Watching The Tennis Channel show U.S. Davis Cup on red clay is a first step to creating a new generation of young players with their Red Clay Moms and Dads.
Harbor Springs, MI (PRWEB) February 20, 2014
RedClay USA announces its choice as the biggest winner of this month’s U.S. vs U.K. Davis Cup tie: The Americans’ idea to play it on European red clay. It was a coming-out party for red clay tennis in America.
The U.S. team chose clay over the typical American asphalt hard court, and specifically picked European red clay (used almost exclusively outside the U.S.), not the green clay commonly associated with U.S. country club tennis.
Known affectionately to U.S. players as European “red dirt,” the court choice is a significant moment in U.S. tennis history. A foreign court surface, basically nonexistent in the U.S., is the chosen court for America’s biggest team tennis event.
“This is the perfect time to capitalize on the Davis Cup thinking, and build on it…use this red clay match as a flash point for the public to be made aware of where American tennis can, and must go. Turn a single temporary red clay court into permanent courts across America, just like Europe,” says RCUSA CEO Brian Osterberg, “Every teaching pro I’ve ever spoken to thinks the timing is right.”
“Seeing red clay on TV for such a high-profile event underscores RCUSA’s goal: Create the first American generation of “RedClay Moms and Dads”, taking their kids to play in “the dirt” for clean safe (non-contact) fun,” says Osterberg, “The next soccer-like wave of youth participation can sweep across America.”
Schools and public parks are perceived as the most natural place to ingrain red clay as a new family tradition.
Note: With both the U.S. President and the iconic Joe Namath recently questioning football’s sensibility, now is a good time to consider alternative youth sports. RCUSA believes football is being looked at very critically, and it is time to institute red clay tennis as a new family-orientated lifetime sport.
The Davis Cup choice is an apparent affirmation for RCUSA and its initiative to push American sport on to red clay. RCUSA also asserts red clay was chosen over green clay as a practical matter because of the superior appearance on TV, adding to audience appeal.

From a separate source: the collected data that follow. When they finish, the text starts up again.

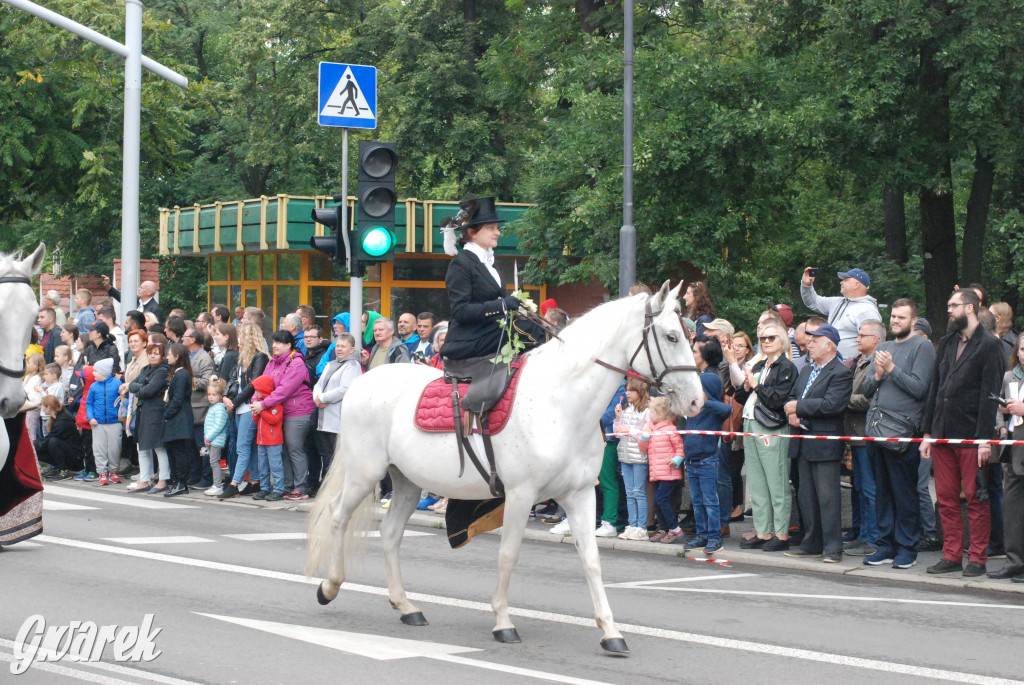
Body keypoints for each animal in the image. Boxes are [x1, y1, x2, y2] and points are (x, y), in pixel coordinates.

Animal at [303, 278, 704, 651]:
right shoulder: (520, 494)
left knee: (389, 535)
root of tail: (361, 381)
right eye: (670, 336)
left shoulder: (579, 495)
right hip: (364, 473)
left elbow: (591, 560)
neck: (562, 403)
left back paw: (406, 607)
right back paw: (329, 586)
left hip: (406, 482)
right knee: (338, 516)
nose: (697, 402)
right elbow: (508, 554)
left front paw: (611, 632)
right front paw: (503, 622)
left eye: (688, 335)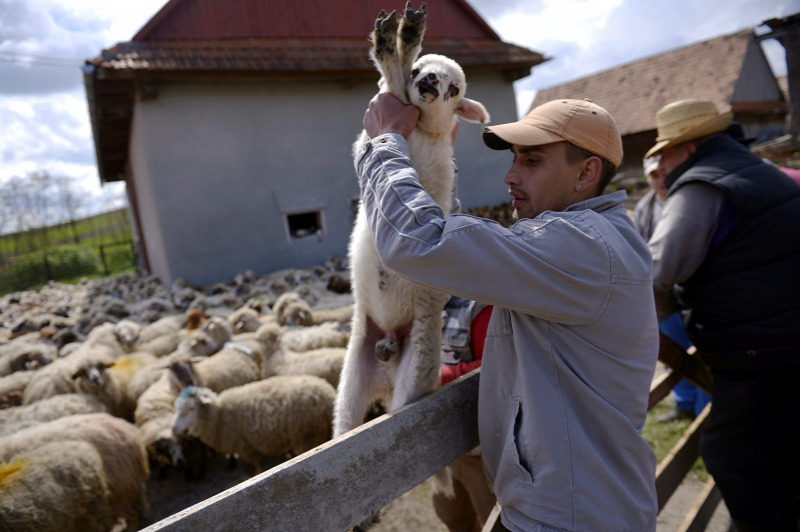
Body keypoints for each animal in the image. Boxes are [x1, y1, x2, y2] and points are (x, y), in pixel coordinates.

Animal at [172, 374, 338, 474]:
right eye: (177, 408)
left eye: (191, 408)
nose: (174, 429)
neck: (219, 416)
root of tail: (328, 394)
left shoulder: (245, 448)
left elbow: (256, 466)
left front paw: (257, 473)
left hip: (306, 436)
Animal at [332, 2, 488, 436]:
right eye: (423, 69)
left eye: (455, 89)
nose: (431, 80)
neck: (421, 134)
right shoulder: (369, 142)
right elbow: (395, 88)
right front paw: (398, 41)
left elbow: (395, 91)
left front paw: (397, 41)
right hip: (351, 381)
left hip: (413, 377)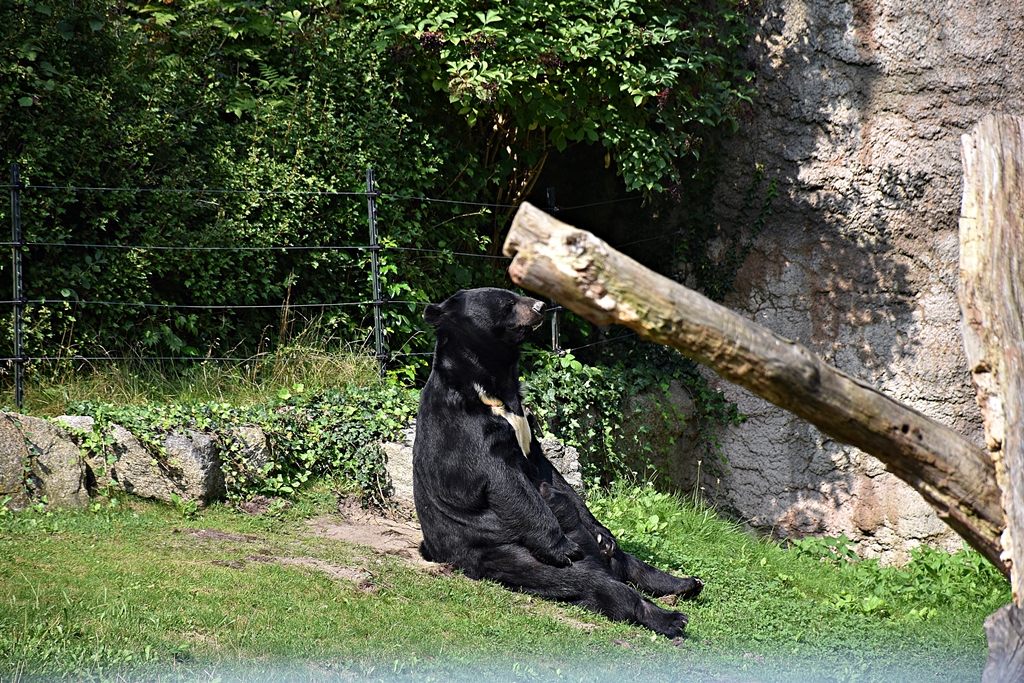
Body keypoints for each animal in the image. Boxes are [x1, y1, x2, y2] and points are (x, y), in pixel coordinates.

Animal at [412, 287, 703, 638]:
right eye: (508, 303)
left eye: (516, 294)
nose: (540, 306)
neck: (493, 384)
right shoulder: (469, 428)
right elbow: (505, 481)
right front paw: (563, 546)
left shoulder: (526, 427)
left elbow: (552, 474)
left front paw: (601, 531)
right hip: (501, 549)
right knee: (596, 583)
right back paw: (670, 617)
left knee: (629, 563)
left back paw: (686, 582)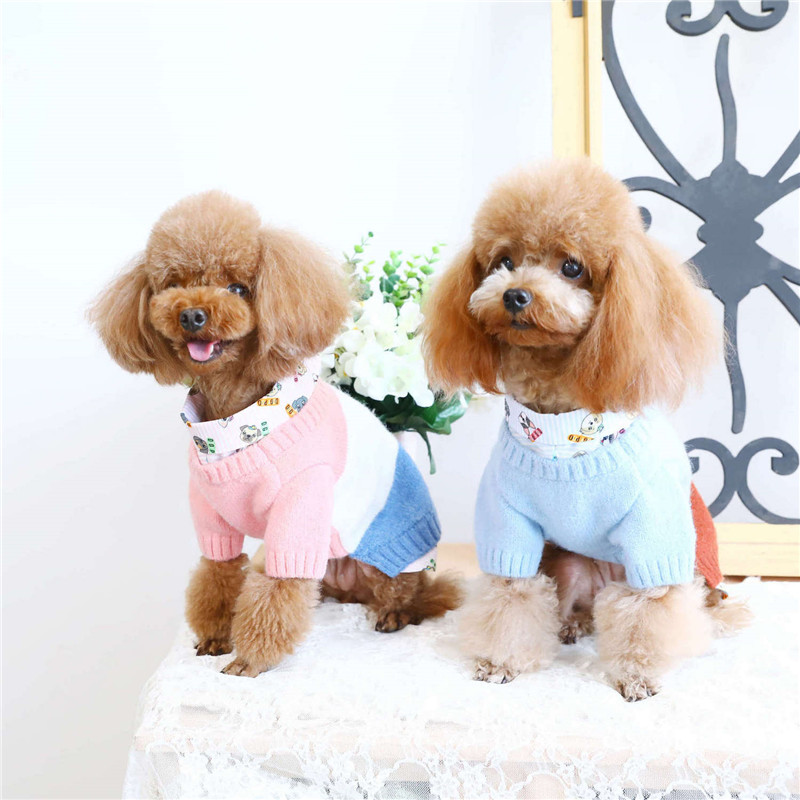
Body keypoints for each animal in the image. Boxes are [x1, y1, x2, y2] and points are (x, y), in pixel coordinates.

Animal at [90, 190, 461, 677]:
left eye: (237, 288)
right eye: (172, 284)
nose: (192, 315)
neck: (233, 420)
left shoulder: (299, 507)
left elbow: (276, 589)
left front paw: (249, 659)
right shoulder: (210, 517)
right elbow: (218, 573)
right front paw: (216, 636)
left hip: (391, 553)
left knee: (416, 593)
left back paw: (394, 613)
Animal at [422, 158, 749, 700]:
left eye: (572, 267)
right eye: (502, 261)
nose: (515, 295)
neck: (560, 433)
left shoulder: (654, 537)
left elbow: (649, 608)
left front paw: (636, 674)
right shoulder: (508, 522)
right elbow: (511, 594)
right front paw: (500, 660)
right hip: (569, 563)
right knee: (577, 605)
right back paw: (572, 625)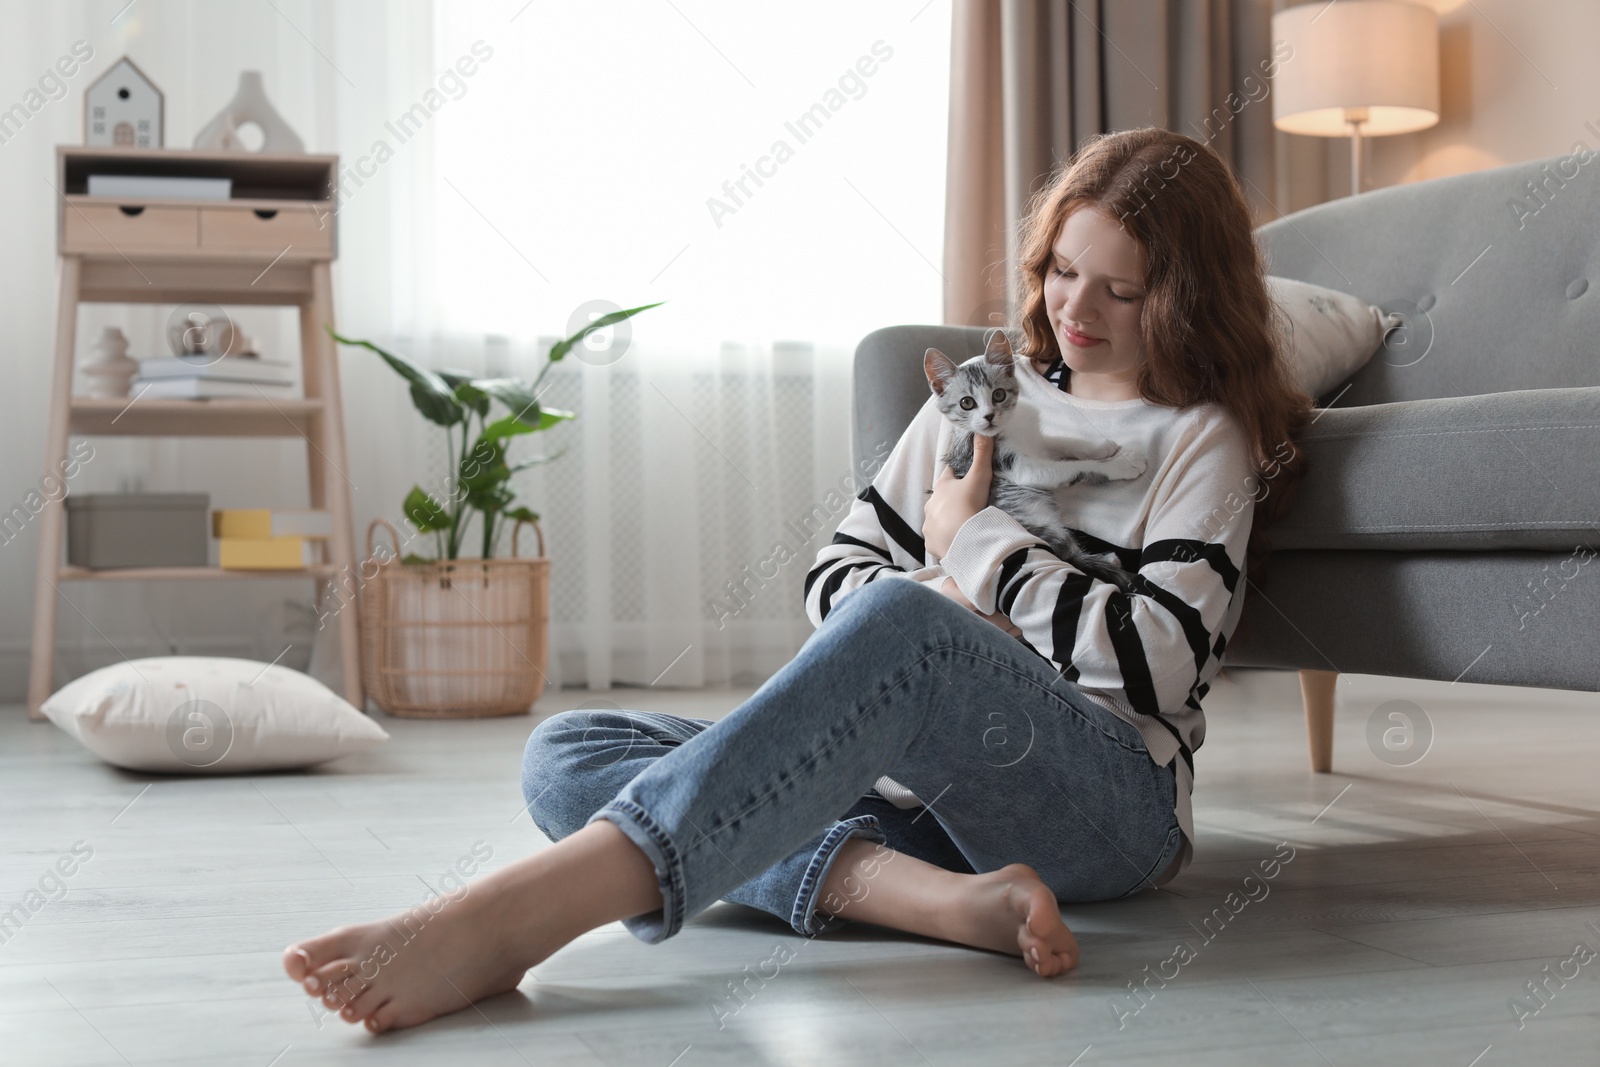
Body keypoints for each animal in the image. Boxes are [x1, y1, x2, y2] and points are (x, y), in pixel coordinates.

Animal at [928, 329, 1152, 591]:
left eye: (998, 394)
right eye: (967, 403)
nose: (989, 416)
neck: (1011, 426)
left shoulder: (1039, 441)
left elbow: (1065, 442)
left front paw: (1104, 446)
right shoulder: (1017, 467)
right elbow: (1077, 467)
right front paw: (1123, 464)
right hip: (1038, 526)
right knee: (1067, 554)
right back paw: (1108, 560)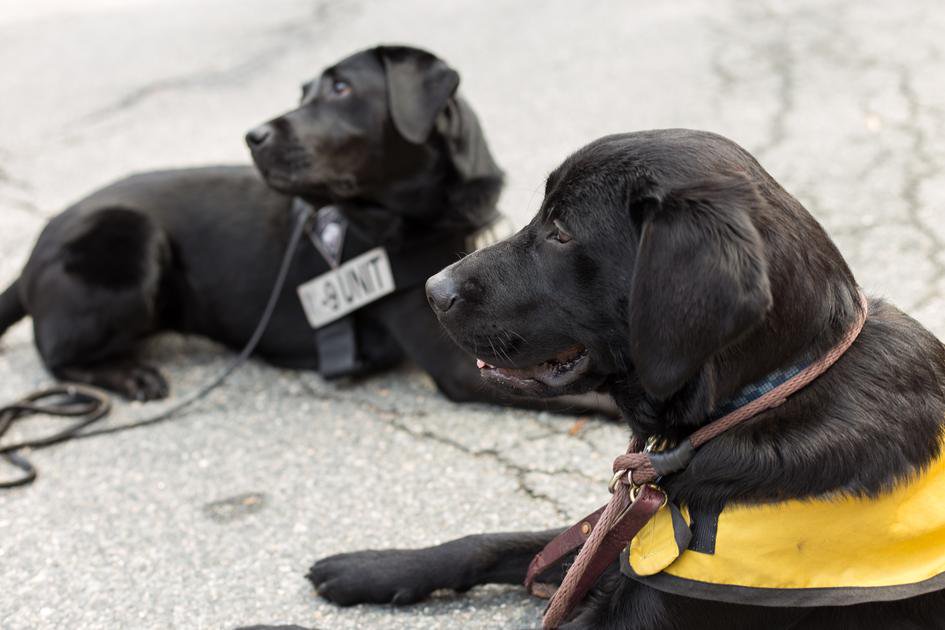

Robbie Wagner, of Robbie Wagner’s Tournament Training Center of Long Island, N.Y. agrees. “Playing on red clay is what’s missing in U.S. tennis, and we’re going to change that.”
RWTTC is among the first clubs to consult with RCUSA to transform RWTTC into a full-scale international training center and global destination for America's red clay tennis and culture.
Wagner is working with Osterberg to position his club at the forefront. “We want to produce America’s next champions with our shift to red clay, including for example Alexa Graham, a top U.S. junior in our program. A new Wagner complex underway for late 2014 opening adds twelve more courts giving Wagner's a total of 25 red clay courts, the largest centralized group of red clay in the U.S.
“Contrarily, adding 100-year old European red clay courts now means Wagner will have the right tools for teaching cutting-edge modern tennis in New York,” says Osterberg, “Davis Cup helped crack open the door to national attention for red clay, and we’re going to push it wide open.”
RCUSA is currently focusing on finalizing a title sponsor for its developing RCTV Network broadcast facility and the public membership drive for the first RedClayClub (.org).
RCUSA LLC consults clubs, organizations and resorts in adding competitive RedClay Tennis assets, mixing financial involvement from public, private and corporate sponsors.
RCUSA is the leading organization promoting the advancement of RedClay Tennis in America and an authoritative voice for introducing traditional European red clay courts to serve a venerable "new" family sport.